__EXERCISE__. Reproduce every line of text in the material below word for word, leaving out the pictures.

__RAW RECORDS__.
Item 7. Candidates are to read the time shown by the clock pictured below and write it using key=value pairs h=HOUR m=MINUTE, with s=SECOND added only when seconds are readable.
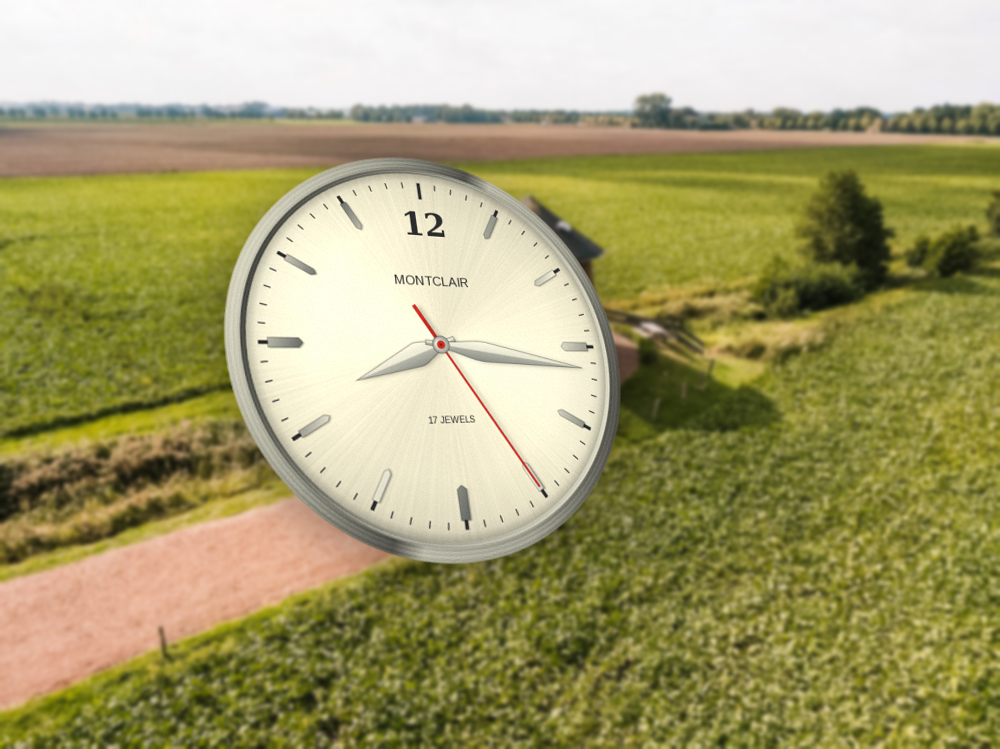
h=8 m=16 s=25
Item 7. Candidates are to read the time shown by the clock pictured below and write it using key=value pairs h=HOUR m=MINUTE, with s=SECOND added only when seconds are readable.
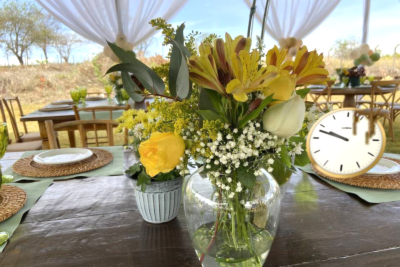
h=9 m=48
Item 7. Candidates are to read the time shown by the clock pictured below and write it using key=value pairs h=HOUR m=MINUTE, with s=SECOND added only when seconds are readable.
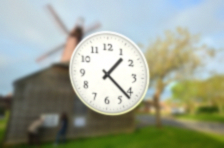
h=1 m=22
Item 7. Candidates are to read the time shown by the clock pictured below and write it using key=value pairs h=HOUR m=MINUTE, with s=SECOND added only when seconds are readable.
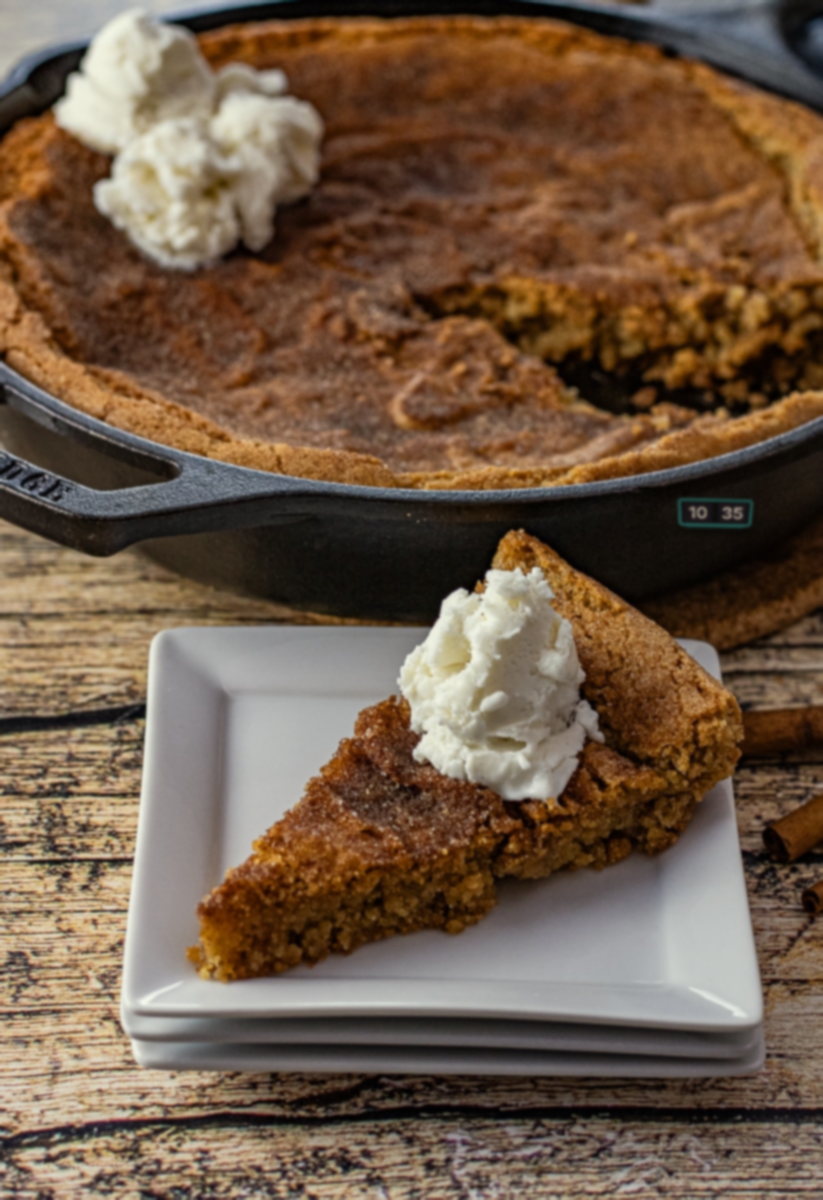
h=10 m=35
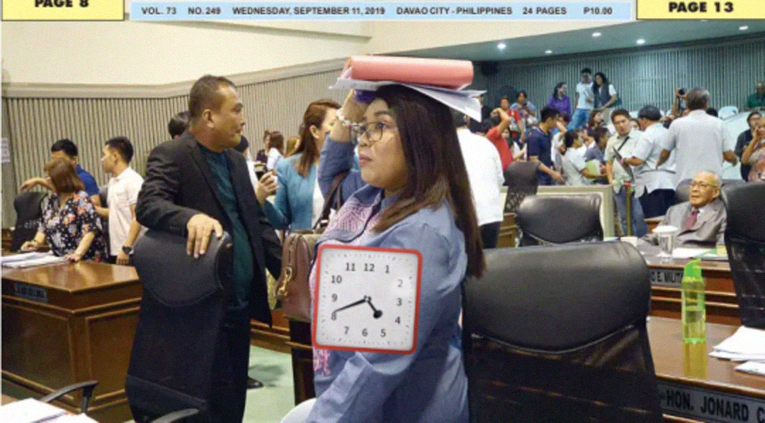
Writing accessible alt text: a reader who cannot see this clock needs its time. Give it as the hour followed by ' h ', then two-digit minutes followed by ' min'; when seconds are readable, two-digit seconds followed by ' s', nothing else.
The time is 4 h 41 min
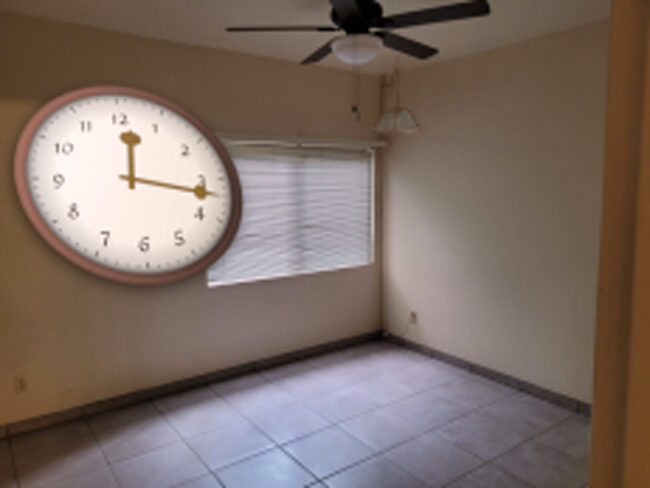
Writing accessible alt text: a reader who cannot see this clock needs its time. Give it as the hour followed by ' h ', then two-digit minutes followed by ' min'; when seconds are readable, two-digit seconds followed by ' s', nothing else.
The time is 12 h 17 min
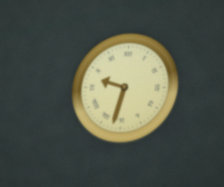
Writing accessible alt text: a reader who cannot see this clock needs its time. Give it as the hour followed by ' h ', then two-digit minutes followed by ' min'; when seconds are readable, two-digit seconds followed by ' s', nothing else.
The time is 9 h 32 min
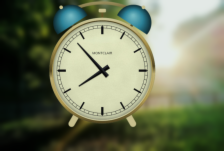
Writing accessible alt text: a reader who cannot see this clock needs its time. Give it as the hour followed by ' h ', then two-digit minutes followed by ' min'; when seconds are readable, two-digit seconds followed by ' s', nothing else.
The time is 7 h 53 min
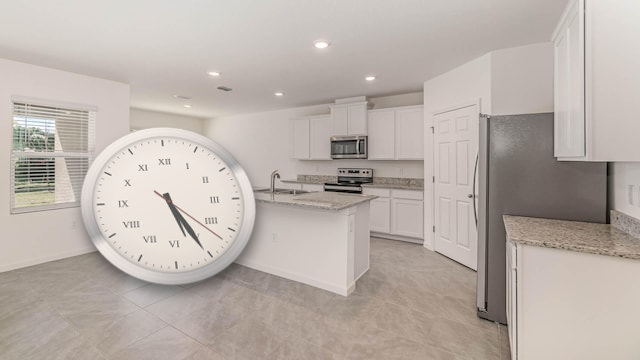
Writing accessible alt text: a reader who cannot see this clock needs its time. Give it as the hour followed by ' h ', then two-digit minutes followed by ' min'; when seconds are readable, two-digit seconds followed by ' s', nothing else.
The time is 5 h 25 min 22 s
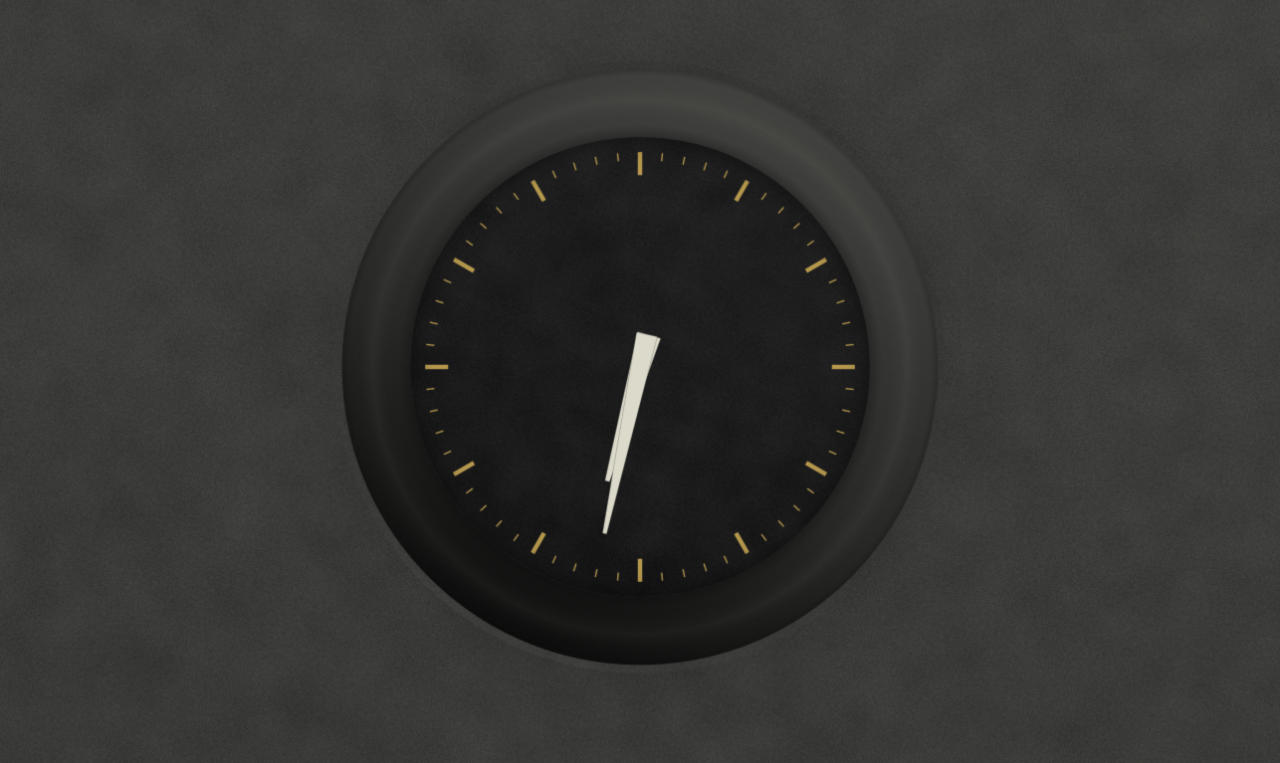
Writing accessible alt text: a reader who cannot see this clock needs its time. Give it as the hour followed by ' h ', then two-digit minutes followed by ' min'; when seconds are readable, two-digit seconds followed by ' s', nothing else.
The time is 6 h 32 min
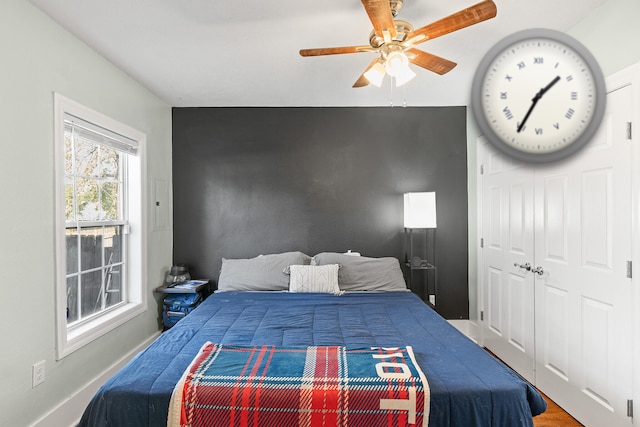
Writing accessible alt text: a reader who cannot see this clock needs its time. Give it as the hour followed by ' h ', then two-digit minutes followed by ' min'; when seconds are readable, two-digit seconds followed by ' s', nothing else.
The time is 1 h 35 min
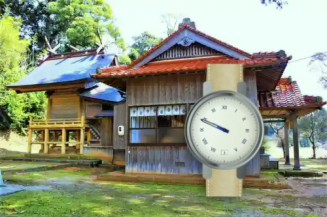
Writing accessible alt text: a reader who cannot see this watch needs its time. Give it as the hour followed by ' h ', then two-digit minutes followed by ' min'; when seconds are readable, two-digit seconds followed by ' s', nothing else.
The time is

__OUTPUT BELOW__.
Item 7. Candidates are to read the time shown by the clock pictured below and write it using key=value pairs h=HOUR m=MINUTE, with s=SECOND added only when seconds are readable.
h=8 m=16 s=25
Item 7. Candidates are to read the time shown by the clock pictured below and write it using key=value pairs h=HOUR m=MINUTE, with s=SECOND added only when seconds are readable.
h=9 m=48
Item 7. Candidates are to read the time shown by the clock pictured below and write it using key=value pairs h=HOUR m=MINUTE, with s=SECOND added only when seconds are readable.
h=1 m=22
Item 7. Candidates are to read the time shown by the clock pictured below and write it using key=value pairs h=HOUR m=MINUTE, with s=SECOND added only when seconds are readable.
h=10 m=35
Writing accessible alt text: a reader who cannot see this clock needs its time. Give it as the hour followed by ' h ', then two-digit minutes followed by ' min'; when seconds are readable, two-digit seconds followed by ' s', nothing else.
The time is 4 h 41 min
Writing accessible alt text: a reader who cannot see this clock needs its time. Give it as the hour followed by ' h ', then two-digit minutes followed by ' min'; when seconds are readable, two-digit seconds followed by ' s', nothing else.
The time is 12 h 17 min
Writing accessible alt text: a reader who cannot see this clock needs its time. Give it as the hour followed by ' h ', then two-digit minutes followed by ' min'; when seconds are readable, two-digit seconds followed by ' s', nothing else.
The time is 9 h 32 min
Writing accessible alt text: a reader who cannot see this clock needs its time. Give it as the hour followed by ' h ', then two-digit minutes followed by ' min'; when seconds are readable, two-digit seconds followed by ' s', nothing else.
The time is 7 h 53 min
Writing accessible alt text: a reader who cannot see this clock needs its time. Give it as the hour followed by ' h ', then two-digit minutes followed by ' min'; when seconds are readable, two-digit seconds followed by ' s', nothing else.
The time is 5 h 25 min 22 s
Writing accessible alt text: a reader who cannot see this clock needs its time. Give it as the hour followed by ' h ', then two-digit minutes followed by ' min'; when seconds are readable, two-digit seconds followed by ' s', nothing else.
The time is 6 h 32 min
Writing accessible alt text: a reader who cannot see this clock needs its time. Give it as the hour followed by ' h ', then two-digit minutes followed by ' min'; when seconds are readable, two-digit seconds followed by ' s', nothing else.
The time is 1 h 35 min
Writing accessible alt text: a reader who cannot see this watch needs its time. Give it as the hour followed by ' h ', then two-digit minutes followed by ' min'; when seconds are readable, two-digit seconds followed by ' s', nothing else.
The time is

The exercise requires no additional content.